Frieda: I'm dying, Paris.
Jack McCann: Wait, what happens now?
Frieda: A mystery. The end of the beginning.
Tracy: What did you do for girls up here.
Jack McCann: I guess we did without. Unlike some people I know.
Tracy: Suppose I'd been here. Would you have given me a second glance?
Jack McCann: No. My darling Tracy, I never would have taken my eyes off you.
Tracy: You know, yesterday, last night, was the most extraordinary day of my life. There will never be another day or night like it. Ever. I've never been so happy. So miserable.
Tracy: [testifying] I loved my father before I loved you.
Claude Maillot Van Horn: Was he more violent than me?
Tracy: Stop asking me about violence!
Claude Maillot Van Horn: Your father was savagely murdered, beaten, his head cut off. I'm on trial for my life. If I'm found guilty they'll hang me by the neck. This isn't a time or place to be shy about violence.
Claude Maillot Van Horn: [on trial] Please Tracy, tell them who do you think I am. When you look at me, what do you see?
Jack McCann: I see, um, a man unbuttoning a new frock for the first time. And trying to get me tipsy while stay sober himself. Because he's beginning to realize I could hold a hell of a lot of liquor. I see a man with other women; secretive, dissatisfied with me. Telling lies, small ones, but needing me more than anything. I see a man who can't pass a mirror without looking into it. A man whose face hangs over mine at night. Like a moon, a guide. I see a picture of love, only you can't put it into a picture. It's two people in league with each other, who want each other. They're willing to kill or die for it.
Claude Maillot Van Horn: Please Tracy, for God's sake.
Jack McCann: No, for our sake, Claude. You want the truth that's what love is, isn't it? Truth? True love, true love is what goes on and on. It never stops. Down and down in the water 'til you're drowning. And it's on shore, on the sand, in the back of a car. Then it's on the bed, it's an electric bed isn't it? Like an electric chair as it was switched on until neither of us can stop it. Shouting and shuttering, electric bed, on and on and on, until you think you're dead.
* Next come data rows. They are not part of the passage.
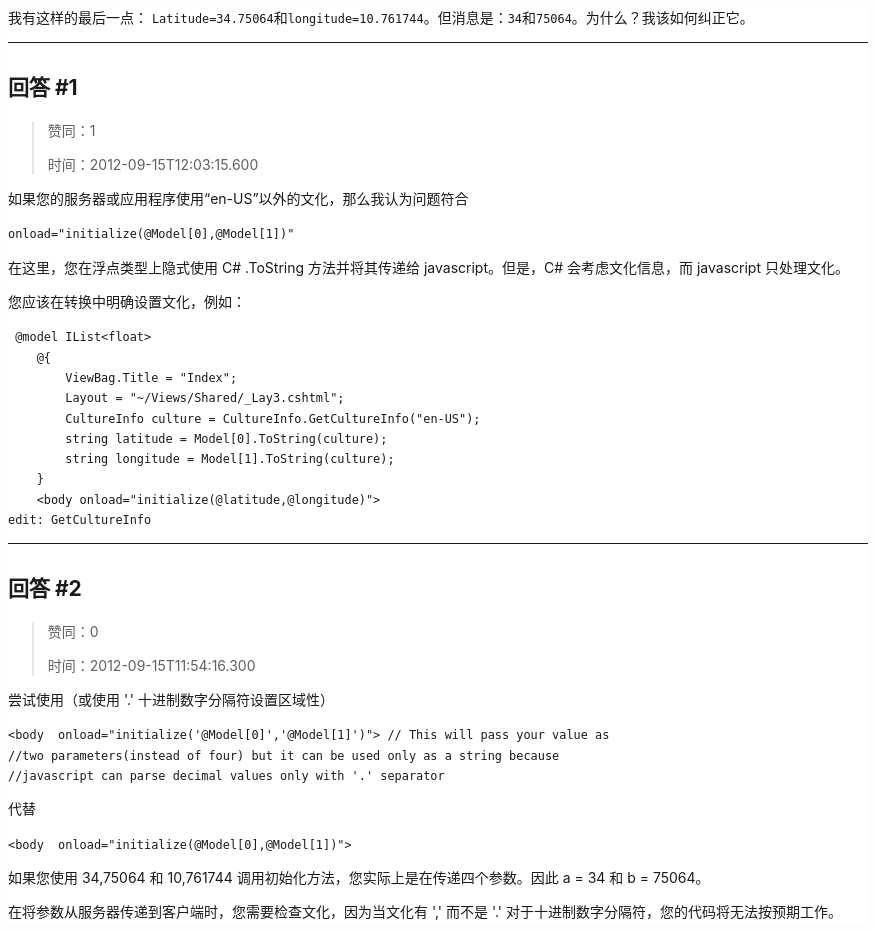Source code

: 我有这样的最后一点： `Latitude=34.75064`和`longitude=10.761744`。但消息是：`34`和`75064`。为什么？我该如何纠正它。

* * *

## 回答 #1

> 赞同：1
> 
> 时间：2012-09-15T12:03:15.600

如果您的服务器或应用程序使用“en-US”以外的文化，那么我认为问题符合

```
onload="initialize(@Model[0],@Model[1])" 
```

在这里，您在浮点类型上隐式使用 C# .ToString 方法并将其传递给 javascript。但是，C# 会考虑文化信息，而 javascript 只处理文化。

您应该在转换中明确设置文化，例如：

```
 @model IList<float>
    @{
        ViewBag.Title = "Index";
        Layout = "~/Views/Shared/_Lay3.cshtml";
        CultureInfo culture = CultureInfo.GetCultureInfo("en-US");
        string latitude = Model[0].ToString(culture);
        string longitude = Model[1].ToString(culture);
    }
    <body onload="initialize(@latitude,@longitude)">
edit: GetCultureInfo 
```

* * *

## 回答 #2

> 赞同：0
> 
> 时间：2012-09-15T11:54:16.300

尝试使用（或使用 '.' 十进制数字分隔符设置区域性）

```
<body  onload="initialize('@Model[0]','@Model[1]')"> // This will pass your value as
//two parameters(instead of four) but it can be used only as a string because
//javascript can parse decimal values only with '.' separator 
```

代替

```
<body  onload="initialize(@Model[0],@Model[1])"> 
```

如果您使用 34,75064 和 10,761744 调用初始化方法，您实际上是在传递四个参数。因此 a = 34 和 b = 75064。

在将参数从服务器传递到客户端时，您需要检查文化，因为当文化有 ',' 而不是 '.' 对于十进制数字分隔符，您的代码将无法按预期工作。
Tracy: I'm talking about what happened to Jack McCann. On that day, in the winder of 1925, when he first found the gold. He'd been looking for 15 years. Day after day, week after week, year after year. And then one day he found it. How could he ever recapture that moment of triumph? He couldn't share the gold. That was his and his alone. How he realized that his joy at having done what he set out to do, all alone, was gone! Poor Jack. He was like a man struck by lightening. One moment of rapture, followed by decades of despair. Jack McCann wasn't murdered three weeks ago in his bedroom at Eureka. He died in 1925. What happened that night was just his physical end. He needed someone to finish him off. And that night he found him, just as he had found the gold.
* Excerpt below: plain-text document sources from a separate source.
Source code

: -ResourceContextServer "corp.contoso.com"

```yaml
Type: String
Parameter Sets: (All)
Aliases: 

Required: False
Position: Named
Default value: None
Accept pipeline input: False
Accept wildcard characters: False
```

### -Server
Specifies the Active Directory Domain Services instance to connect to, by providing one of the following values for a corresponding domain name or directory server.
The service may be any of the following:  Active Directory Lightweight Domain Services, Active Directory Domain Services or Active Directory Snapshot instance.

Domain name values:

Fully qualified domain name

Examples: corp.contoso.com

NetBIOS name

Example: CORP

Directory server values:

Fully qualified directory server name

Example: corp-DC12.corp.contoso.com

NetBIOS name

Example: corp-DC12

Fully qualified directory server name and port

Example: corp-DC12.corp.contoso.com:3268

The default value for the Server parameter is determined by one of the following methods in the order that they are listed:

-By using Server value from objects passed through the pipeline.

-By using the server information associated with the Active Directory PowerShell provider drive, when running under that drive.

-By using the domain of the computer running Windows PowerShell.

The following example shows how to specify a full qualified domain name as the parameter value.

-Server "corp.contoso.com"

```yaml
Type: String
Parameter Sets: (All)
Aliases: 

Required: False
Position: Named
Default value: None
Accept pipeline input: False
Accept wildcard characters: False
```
Claude Maillot Van Horn: [looking into mirror] I knew it would be you.
Jack McCann: There's gold, and it's haunting and haunting. It's luring me on as of old. And it isn't the gold that I'm wanting, so much as just finding the gold. It's a great big broad land way up yonder, it's the forest where silence has lease. It's the beauty that thrills me with wonder. It's the stillness that fills me with peace.